Ficou mesmo tudo igual quando Rui Costa deu o apito final. O SC Braga venceu o Portimonense por 2-1, num encontro marcado pela pressão algarvia na primeira parte e o senhor golo de Piazon que marcou a reviravolta no marcador.

 

A FIGURA

Ataque do SC Braga na segunda parte – Foi preciso o golo “do meio da rua” de Piazon (que foi, realmente, a estrela do encontro) para reanimar o SC Braga. As transições ofensivas dos minhotos na segunda metade foram fulcrais para a reviravolta no resultado. A isso juntou-se a perseverança e um Portimonense inconsolável.

O FORA DE JOGO

Defesa do SC Braga – Se, por um lado, a vertente ofensiva do SC Braga esteve imparável na segunda parte, depois do golo de Piazon, a vertente defensiva já teve dias muito melhores. Apanhada de surpresa nas transições ofensivas do Portimonense, a defesa bracarense apareceu muitas vezes descompensada e mal posicionada. Podia ter sido realmente fatal na luta pela vitória.

 

ANÁLISE TÁTICA – SC BRAGA

Carlos Carvalhal moldou um 4-4-2, adaptado para incluir as estreias de Borja e Sporar. Matheus alinhou na baliza e a linha defensiva foi composta por Rolando e David Carmo, na zona central, e o estreante Borja a par de Ricardo Esgaio, nas laterais.

O meio-campo começou com o alinhamento de Al Musrati, Piazon, Ricardo Horta e André Castro. Este último foi forçado a ser substituído após lesão e André Horta ocupou o seu lugar.

Na frente, encontravam-se Sporar e Galeno. Apesar de ocupar uma posição avançada “no papel”, Galeno descia no terreno para apoiar o setor médio, para fazer a ligação com Sporar, o ponta de lança estreante dos minhotos.

11 INICIAL E PONTUAÇÕES

Matheus (6)

Borja (5)

Rolando (4)

David Carmo (4)

Ricardo Esgaio (5)

Ricardo Horta (7)

André Castro (-)

Al Musrati (6)

Lucas Piazon (7)

Sporar (7)

Galeno (6)

SUBS UTILIZADOS

André Horta (6)

Tormena (5)

Abel Ruiz (6)

Nicolas Gaitán (6)

Raul Silva (5)

 

ANÁLISE TÁTICA – PORTIMONENSE SC

Paulo Sérgio montou um 4-4-2 para este encontro com o SC Braga. Ricardo começou na baliza, mas cedo teve de ser substituído por lesão, dando lugar a Samuel.

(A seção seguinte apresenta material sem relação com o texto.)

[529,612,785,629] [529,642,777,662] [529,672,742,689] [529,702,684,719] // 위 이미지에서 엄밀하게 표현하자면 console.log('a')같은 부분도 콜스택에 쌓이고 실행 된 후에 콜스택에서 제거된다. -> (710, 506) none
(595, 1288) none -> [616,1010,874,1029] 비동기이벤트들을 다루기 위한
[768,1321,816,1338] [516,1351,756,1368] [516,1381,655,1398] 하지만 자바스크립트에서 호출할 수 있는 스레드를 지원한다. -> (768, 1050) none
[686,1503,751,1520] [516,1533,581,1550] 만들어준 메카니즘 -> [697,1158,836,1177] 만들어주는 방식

A defesa foi montada pela dupla de Lucas, com Anzai e Fali Candé nas alas. O meio-campo foi ocupado pelo capitão Dener, Ewerton, Luquinha e Henrique, sendo que estes dois últimos foram os jogadores fulcrais na construção de jogo ofensivo para Beto e Aylton Boa Morte (como foi notório no golo do Portimonense, na primeira parte).

11 INICIAL E PONTUAÇÕES

Ricardo (-)

Anzai (6)

Lucas Tagliapietra (6)

Lucas Possignolo (6)

Fali Candé (6)

Dener (6)

Ewerton (5)

Luquinha (6)

Henrique (7)

Aylton Boa Morte (7)

Beto (7)

SUBS UTILIZADOS

Samuel (6)

Fabrício (6)

Bruno Moreira (5)

Anderson (5)

 

BnR NA CONFERÊNCIA DE IMPRENSA

SC Braga

BnR: Pergunto-lhe sobre a situação de André Castro, se é de alguma forma grave, e também lhe pedia um comentário relativamente às estreias de Sporar e Borja.

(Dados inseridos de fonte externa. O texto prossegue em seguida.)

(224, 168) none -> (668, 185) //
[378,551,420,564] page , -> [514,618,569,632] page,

Carlos Carvalhal: A situação do André parecia mais grave, mas é uma pequena entorse tibiotársica, não parece ser nada por aí além. Sobre o Borja e o Sporar, deram excelentes indicadores. O Borja fez bom jogo pelo corredor esquerdo. Valorizei muito a sua prestação e, com o tempo, foi melhorando, tal como o Sporar. Com o tempo, vão melhorar muito mais, principalmente no enquadramento com os colegas. O Sporar fez uma boa prestação, não conhece ainda as rotinas da equipa. Ambos tiveram de ir para dentro e nós estávamos necessitados de gente fresca para nos poder ajudar.

Portimonense SC

BnR: Depois de ver a equipa sofrer esta reviravolta, o que sente que faltou por fazer, em campo, para conseguir chegar à vitória?

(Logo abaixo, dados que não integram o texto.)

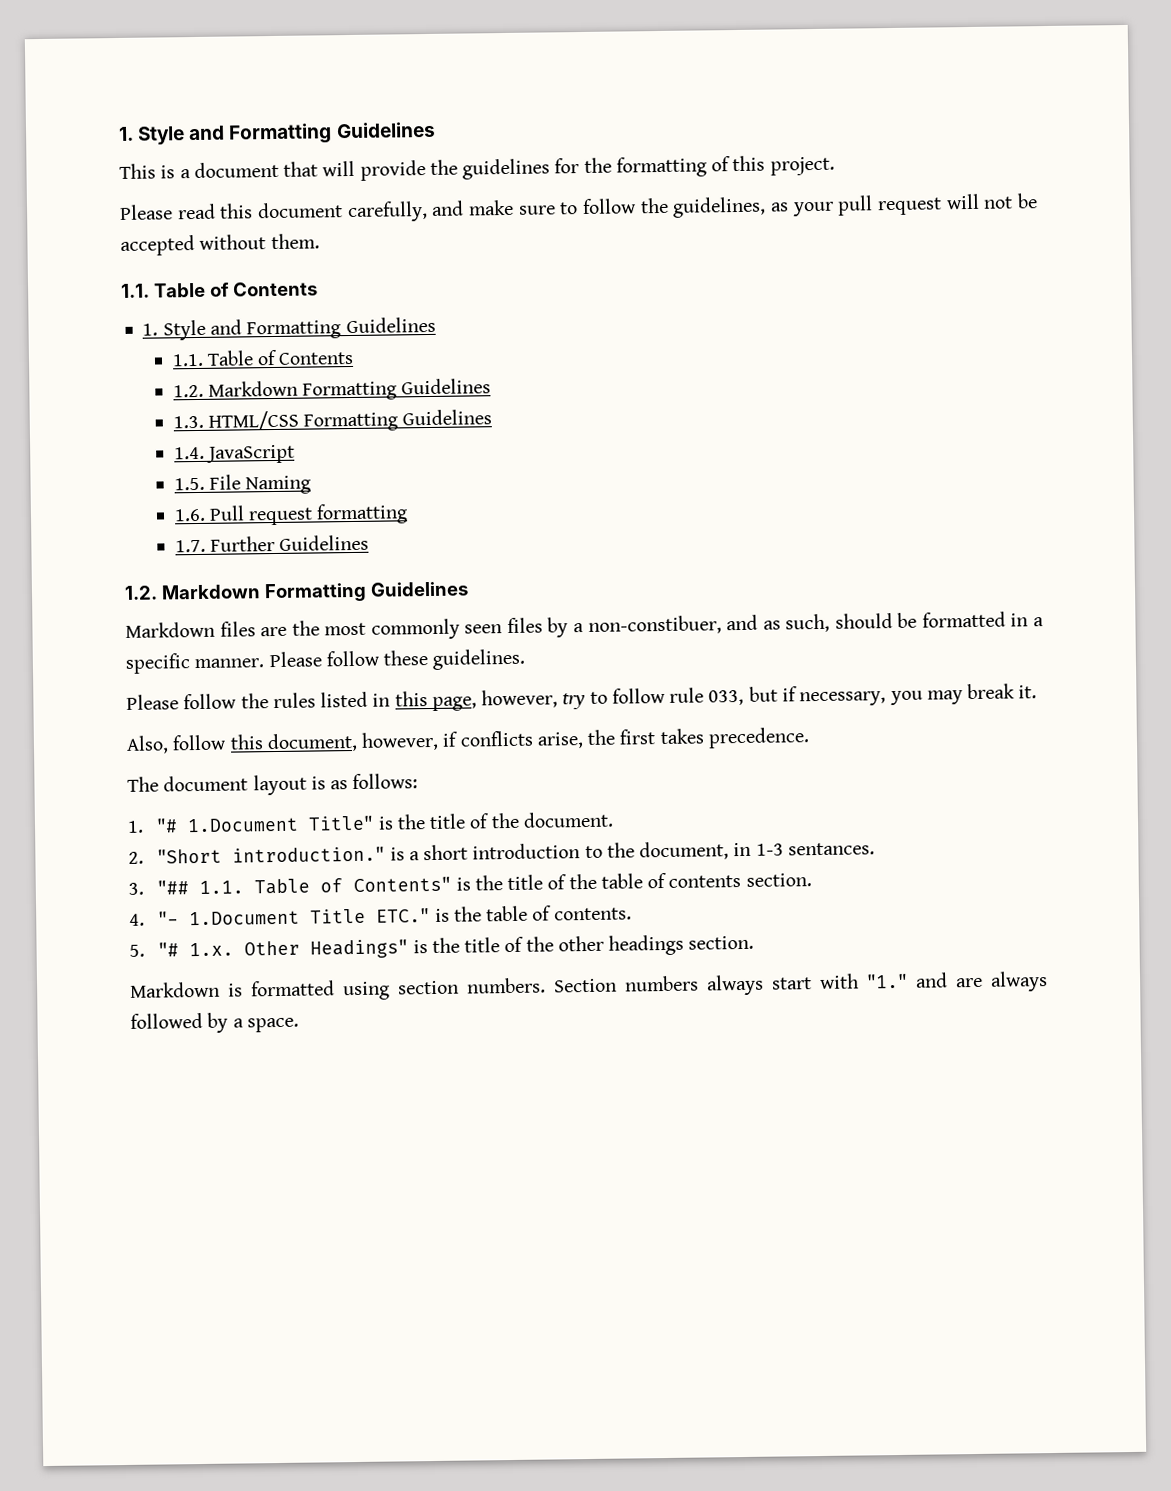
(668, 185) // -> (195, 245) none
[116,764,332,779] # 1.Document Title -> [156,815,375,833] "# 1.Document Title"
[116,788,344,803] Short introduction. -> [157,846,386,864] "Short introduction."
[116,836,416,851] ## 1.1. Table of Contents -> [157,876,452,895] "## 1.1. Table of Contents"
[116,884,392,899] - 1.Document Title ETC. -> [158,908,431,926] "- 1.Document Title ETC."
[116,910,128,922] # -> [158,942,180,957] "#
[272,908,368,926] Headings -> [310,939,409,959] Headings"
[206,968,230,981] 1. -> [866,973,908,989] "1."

Paulo Sérgio: Faltou fazer golos e não sofrer golos. Quanto ao jogo, faltou fazer tudo. O Braga foi muito forte. A equipa trabalhou. Trabalhou para impedir a fluidez do SC Braga. Sofremos um golo de bandeira, o Piazon sacou um golo fabuloso e pouco podíamos fazer. Deixa-nos um sabor amargo de frustração. Com mais discernimento, tínhamos feito o segundo golo. A equipa mostrou qualidade e coragem. Tiro-lhes o chapéu pelo trabalho que fizeram. O resultado não traduz o que foi o jogo, mas o futebol é isto. Estamos frustrados.